Arrowhead Pharmaceuticals has announced long-term efficacy and safety data from a two-year long Open-Label Extension (OLE) study of investigational plozasiran supporting its potential as therapeutic solution for a diverse spectrum of patients with hypertriglyceridemia (HTG).
The data were presented by Dr Christie M Ballantyne, MD, Professor, Baylor College of Medicine, member of the Texas Heart Institute, Baylor, and principal investigator of the two-year OLE study, during an oral presentation at the American College of Cardiology 75th Annual Scientific Session & Expo (ACC.26) in New Orleans and published in the American Journal of Preventive Cardiology.
“With a new therapy, it is always important to see longer-term data to better understand both efficacy and safety. In a long-term Open-Label Extension study, plozasiran treatment was associated with dramatic and meaningful reductions in TGs. In addition, the lack of any acute pancreatitis events during two years of treatment in a patient population that includes those at high risk was particularly reassuring. These data reinforce the importance of APOC3 silencing as a central mechanism in promoting triglyceride clearance. The study provides promising evidence that plozasiran treatment may lead to durable, sustained reductions in triglycerides and atherogenic lipoproteins across the hypertriglyceridemia spectrum,” said Dr Ballantyne.
Plozasiran is designed to reduce the hepatic production of apolipoprotein C-III (APOC3) through targeted RNA interference. APOC3 is a key regulator of triglyceride metabolism that inhibits both lipoprotein lipase (LPL)-dependent and LPL-independent pathways involved in triglyceride catabolism and clearance, leading to elevated triglyceride levels.

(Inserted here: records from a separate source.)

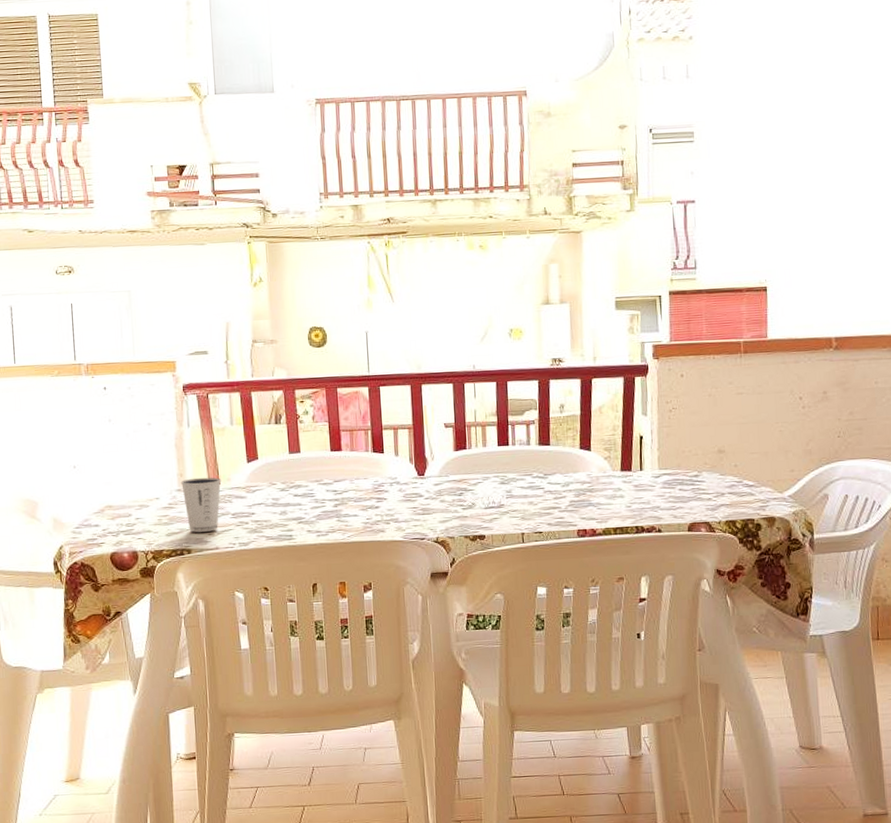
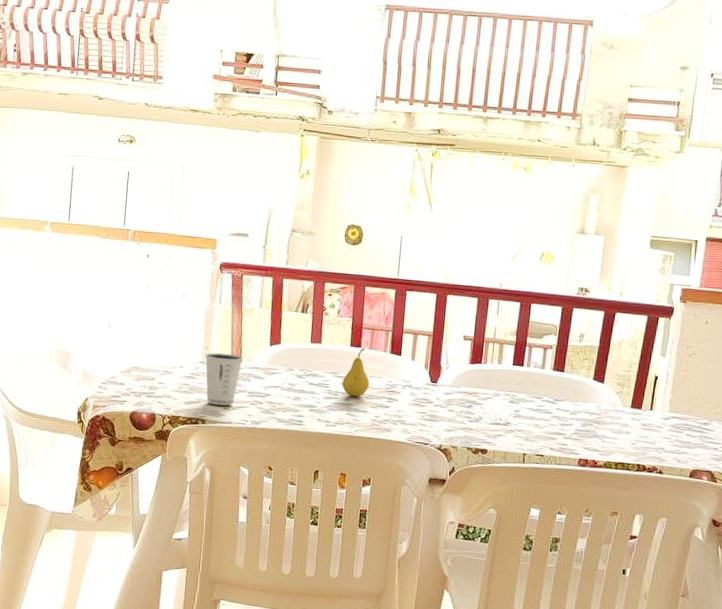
fruit: none [328,451,356,502] -> present [342,348,370,397]

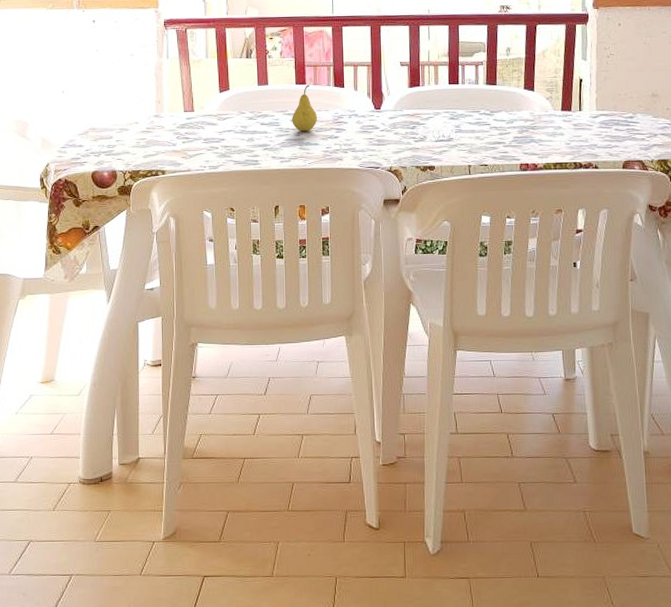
dixie cup: present [204,352,244,406] -> none [158,105,196,155]

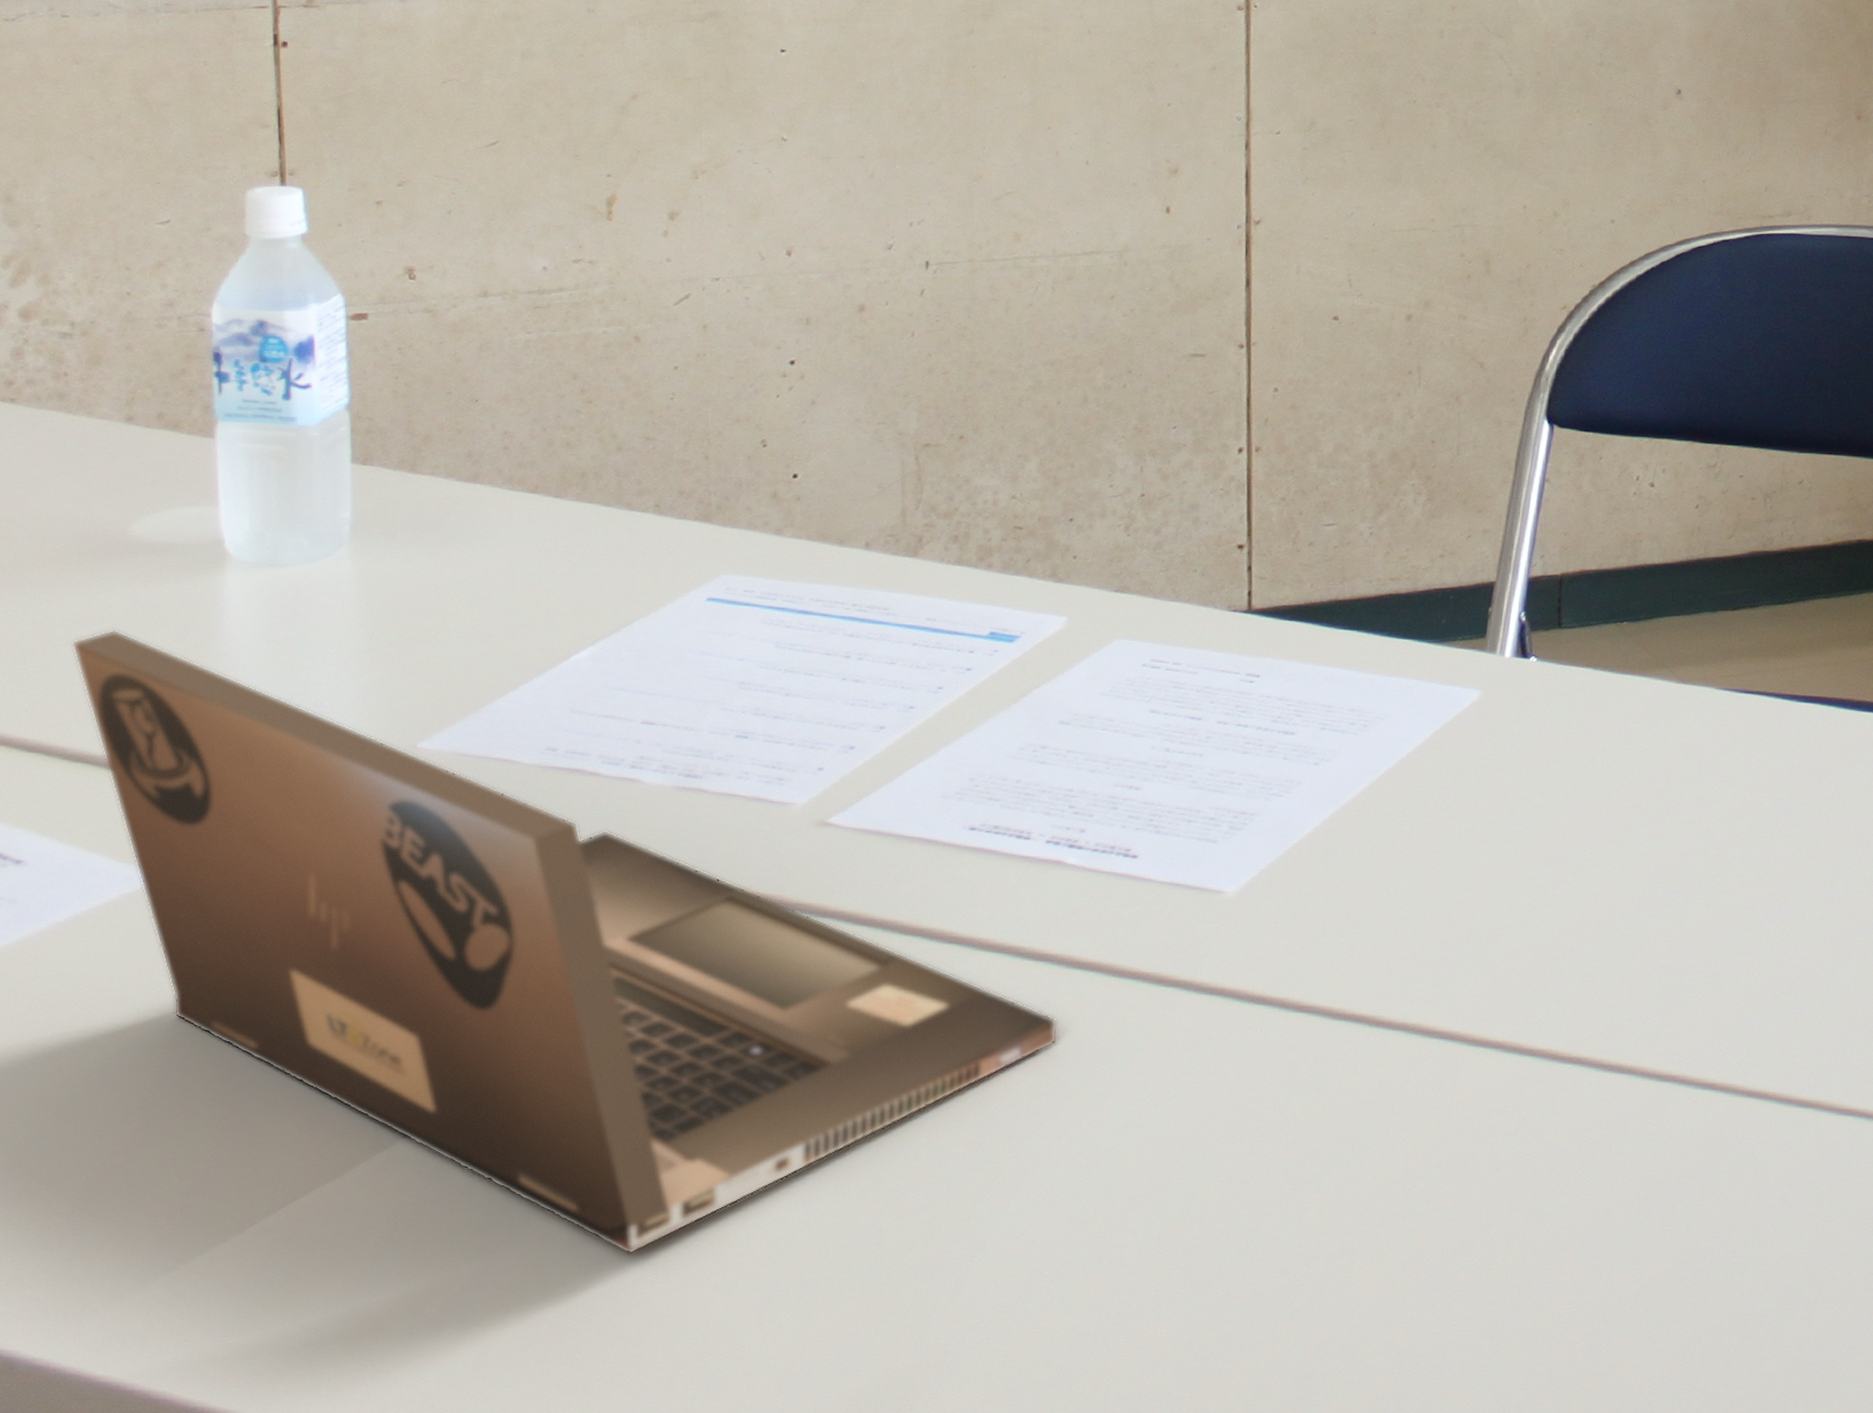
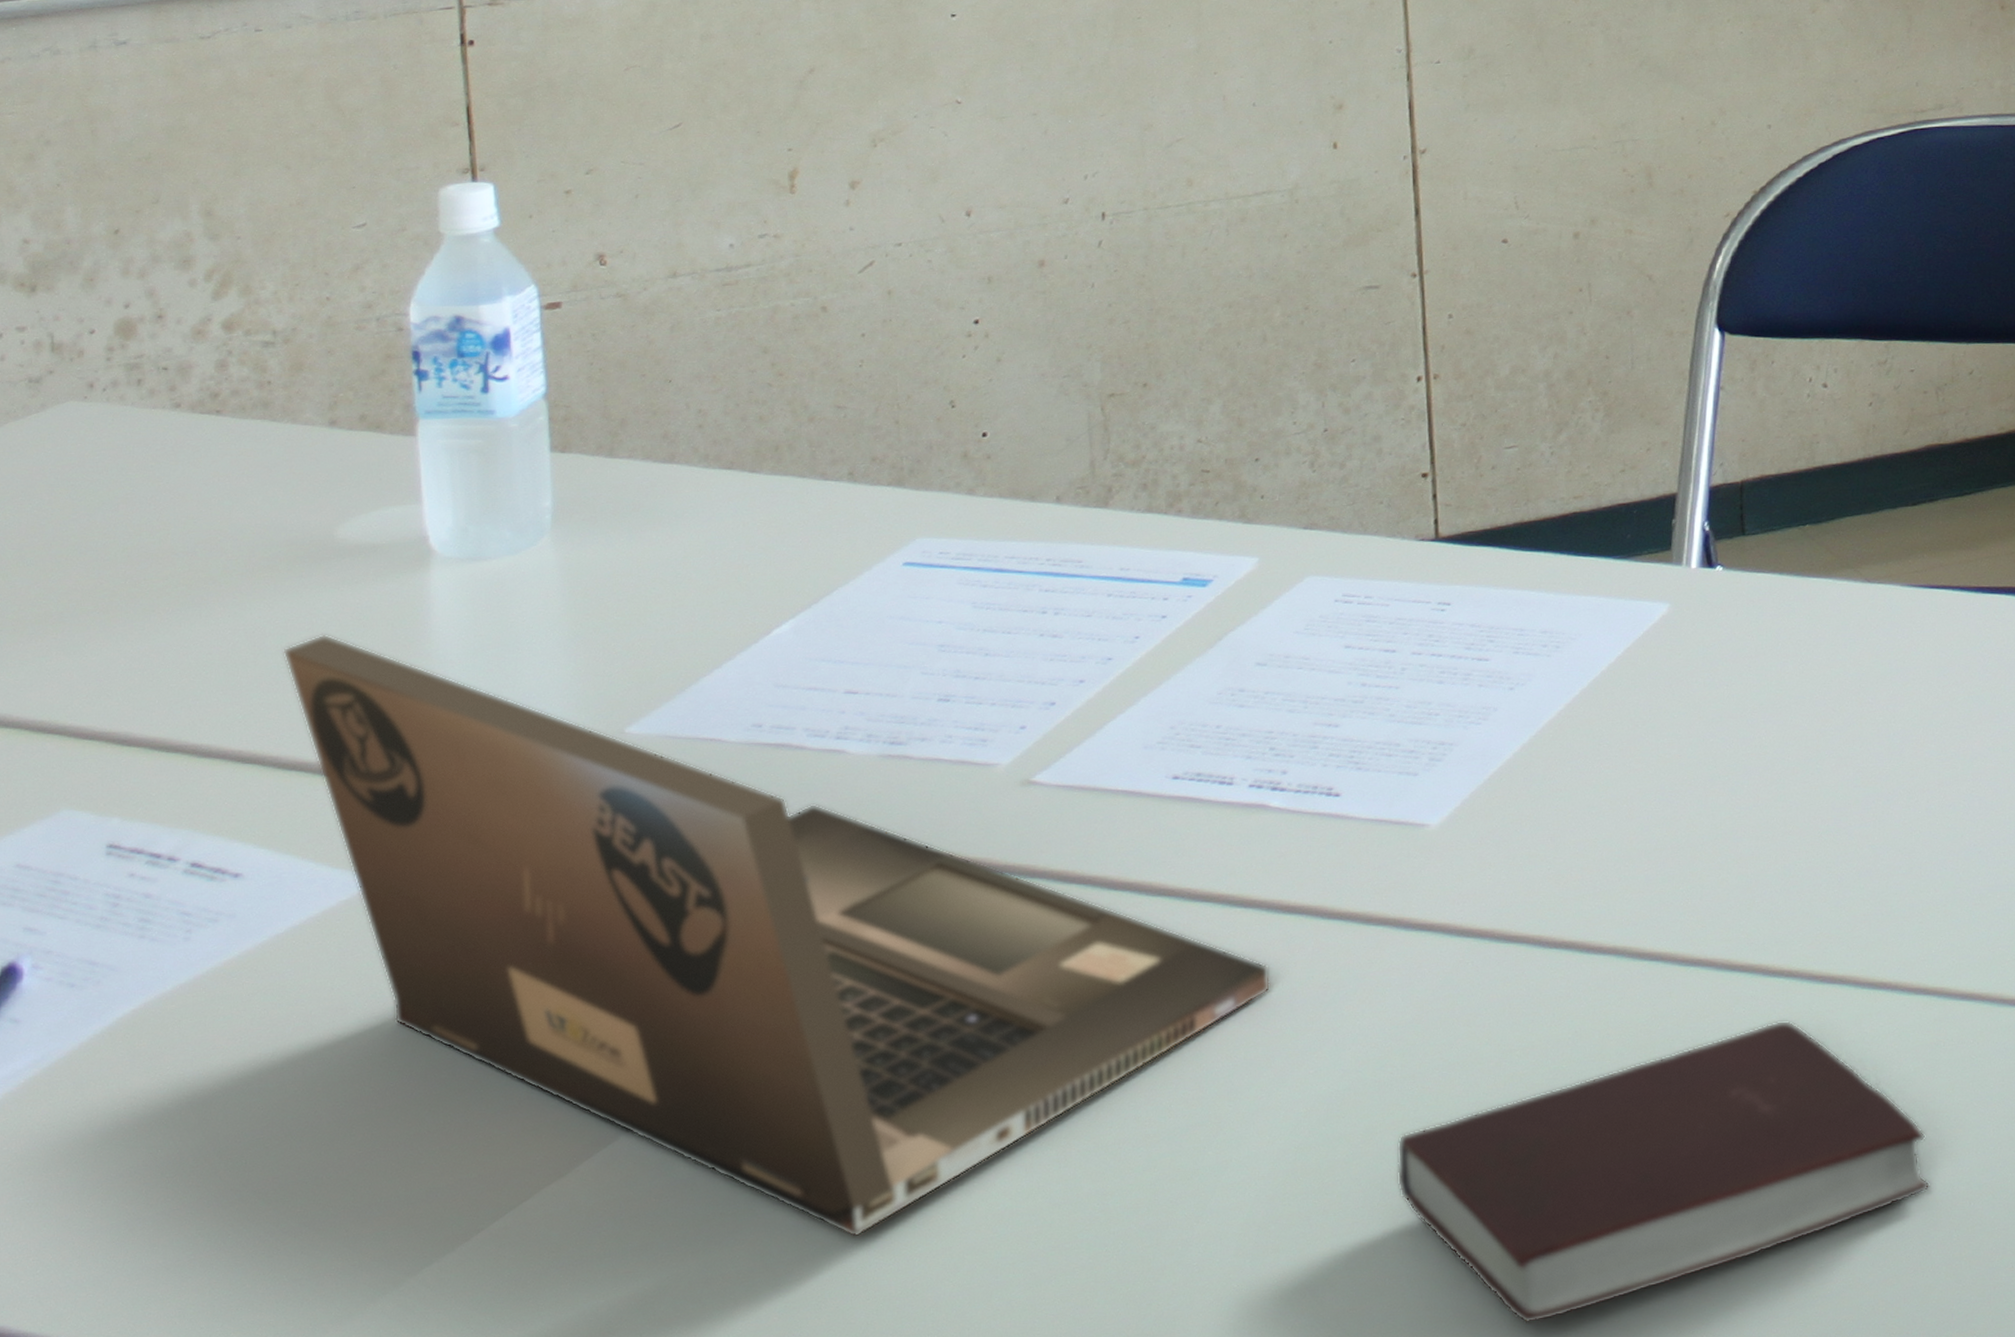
book: none [1174,1105,1704,1380] -> present [1397,1020,1930,1324]

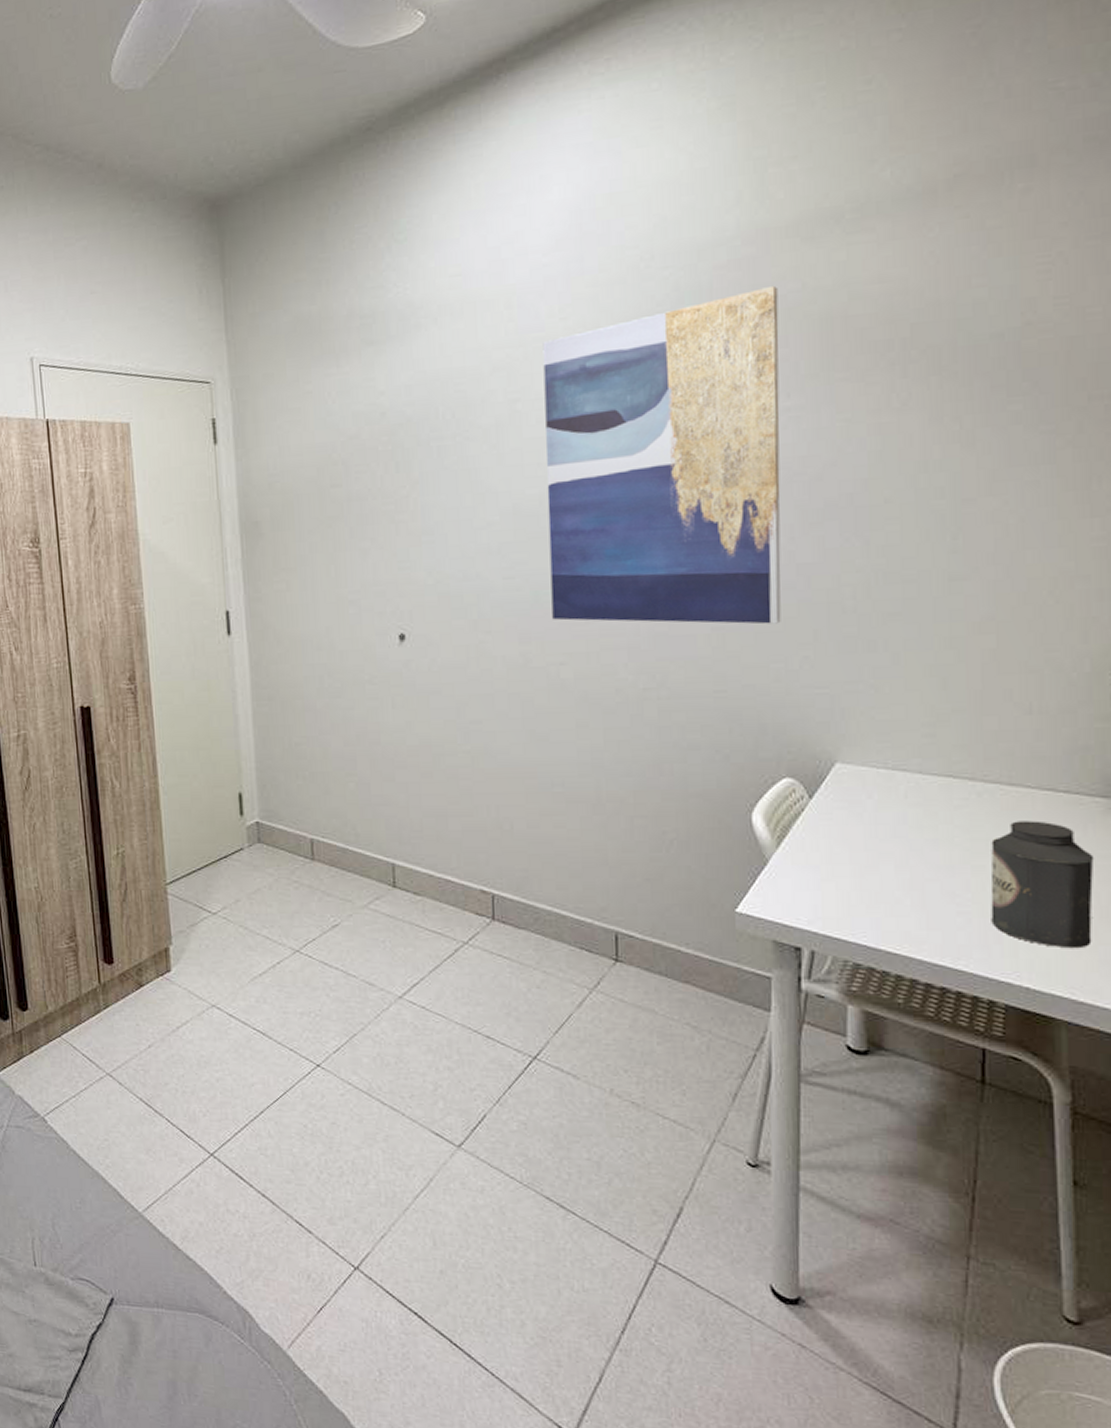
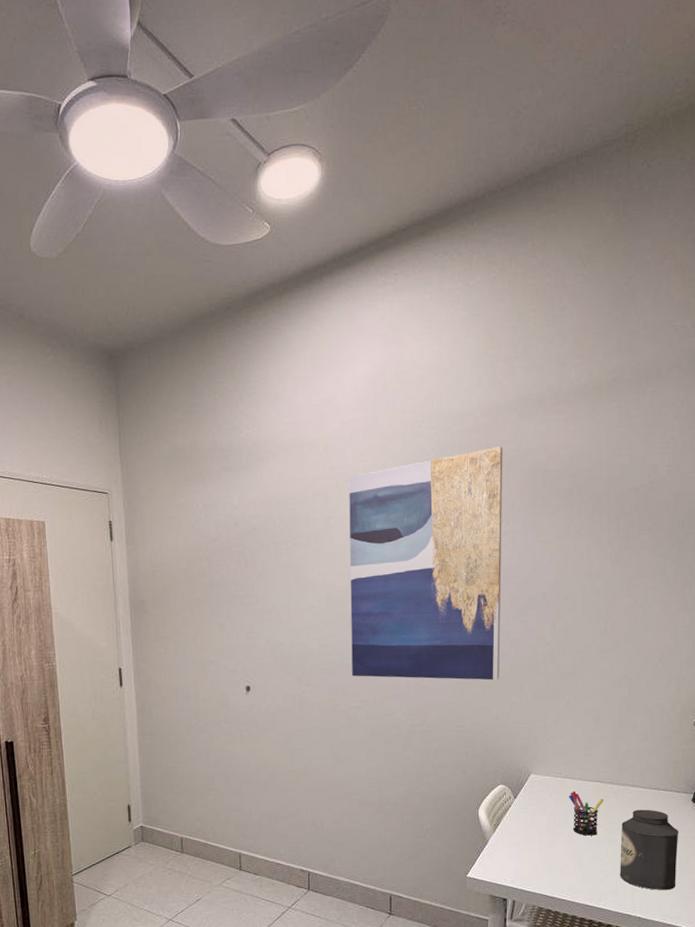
pen holder: none [900,789,961,858] -> present [569,790,605,836]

Individuals with genetic loss-of-function variants in APOC3 typically have markedly lower triglyceride levels and a reduced risk of atherosclerotic cardiovascular disease.
The ACC.26 presentation builds on positive findings from two phase-IIb double-blind, placebo-controlled studies of plozasiran: SHASTA-2, conducted in adults with severe hypertriglyceridemia (sHTG), and MUIR, which enrolled patients with hypertriglyceridemia, both of which demonstrated short-term efficacy and safety. With the same patient populations, the company initiated an extension phase in which both groups received plozasiran 25 mg quarterly via subcutaneous injections.
During the two-year OLE, patients saw median reductions in their triglycerides by -83 percent in sHTG patients from SHASTA-2 and -67 percent in HTG patients from MUIR with favourable reductions in remnant cholesterol and non-HDL-cholesterol.
In both studies, the majority of patients achieved TG levels below thresholds for Acute Pancreatitis (AP) risk or below normal thresholds. Ninety six percent of sHTG patients achieved TGs below 500 mg/dL and 63 percent achieved TGs below 150 mg/dL, a threshold associated with an increased risk of ASCVD. Ninety three percent of HTG patients achieved TGs below 150 mg/dL. These findings support the potential of plozasiran as a promising approach for managing patients with moderate-to -severe HTG phenotypes who are at risk of AP and potentially other cardiometabolic comorbidities.
Plozasiran demonstrated a consistent long-term safety and tolerability profile across both sHTG and HTG patient populations, with stable glycemic parameters, no clinically meaningful differences in routine clinical laboratory measurements, and no new safety signals. Common Treatment-Emergent Adverse Events (TEAEs) included diabetes, COVID-19, upper respiratory tract infection and back pain, consistent with prior studies; HbA1c levels remained stable. In SHASTA-2, mean placebo-adjusted liver fat content, as assessed by MRI-PDFF, did not change significantly over time with 25 mg plozasiran treatment.
“We’re pleased with the consistent, positive clinical results we’re seeing with plozasiran across the spectrum of hypertriglyceridemias and we’re excited about what this could mean for patients. In the four months since its FDA approval for treating FCS, plozasiran is already making a meaningful difference for the FCS community, and we believe it has the potential to become an important therapy for people living with severe hypertriglyceridemia as well. These advances, enabled by our innovative TRiM platform, reflect our commitment to developing targeted RNAi therapeutics to silence genes associated with cardiometabolic disorders as well as serious diseases in numerous tissue types throughout the body,” said Christopher Anzalone, PhD, President and CEO, Arrowhead.
The company is on schedule to complete the SHASTA-3, SHASTA-4 and MUIR-3 phase-III clinical studies, its global phase-III clinical studies designed to support regulatory submissions for marketing approval of plozasiran for the treatment of severe hypertriglyceridemia, in mid-2026 and intends to submit a supplemental New Drug Application (sNDA) to the US FDA by year-end 2026. Arrowhead also plans to seek regulatory approval with additional global regulatory authorities thereafter.